Liputan6.com, Jakarta - Ketua Komisi X DPR Hetifah Sjaifudian menanggapi rencana evaluasi hingga penutupan program studi (prodi) oleh Kementerian Pendidikan Tinggi, Sains, dan Teknologi. Ia meminta pemerintahan berhati-hati dengan rencana tersebut.
“Setiap kebijakan terkait prodi harus berpijak pada kajian komprehensif, bukan sekadar merespons tren jangka pendek.

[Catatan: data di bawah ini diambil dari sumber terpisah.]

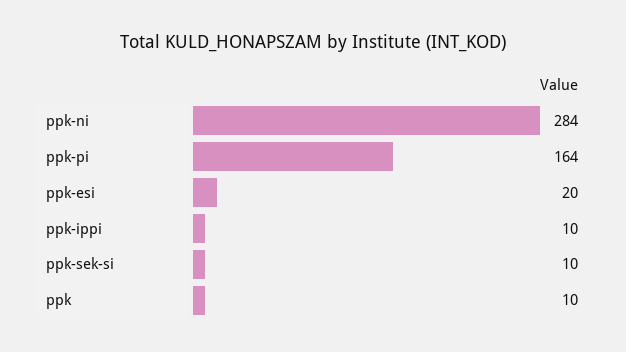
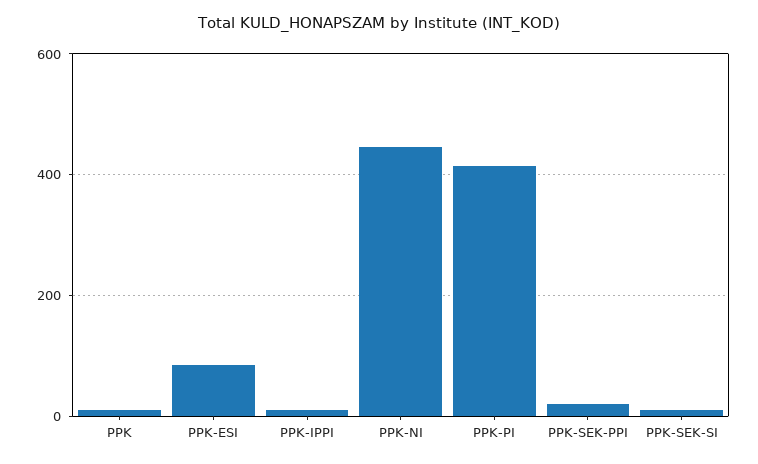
  {
-   "ppk-ni": 284,
+   "ppk-ni": 440,
-   "ppk-pi": 164,
+   "ppk-pi": 420,
-   "ppk-esi": 20,
+   "ppk-esi": 80,
    "ppk-ippi": 10,
    "ppk-sek-si": 10,
-   "ppk": 10
+   "ppk": 10,
+   "PPK-SEK-PPI": 20
  }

Fungsi perguruan tinggi jauh lebih luas, termasuk pengembangan ilmu dasar, kebudayaan, dan daya kritis bangsa,” ujar Hetifah, Senin (27/4/2026).
Advertisement
Menurutnya, pendekatan yang lebih tepat adalah transformasi, bukan penutupan massal.
“Prodi yang dinilai kurang relevan perlu direvitalisasi melalui penguatan kurikulum, pendekatan interdisipliner, serta keterkaitan dengan potensi daerah dan kekayaan budaya lokal,” kata dia.
Hetifah juga mengingatkan bahwa orientasi efisiensi yang berlebihan berisiko menyempitkan ekosistem keilmuan dan melemahkan peran strategis perguruan tinggi sebagai pusat peradaban.
Karena itu, ia mendorong agar evaluasi prodi dilakukan secara berkala, transparan, dan melibatkan berbagai pemangku kepentingan, termasuk akademisi, industri, dan asosiasi profesi.
“Jika penyesuaian harus dilakukan, maka wajib disertai masa transisi yang adil, serta perlindungan penuh bagi mahasiswa dan dosen,” tegasnya.
Sebagai mitra kerja pemerintah, Komisi X DPR RI akan memastikan kebijakan ini berjalan terukur, adil, dan benar-benar memperkuat daya saing bangsa.
“Tanpa mengorbankan masa depan ilmu pengetahuan,” pungkasnya.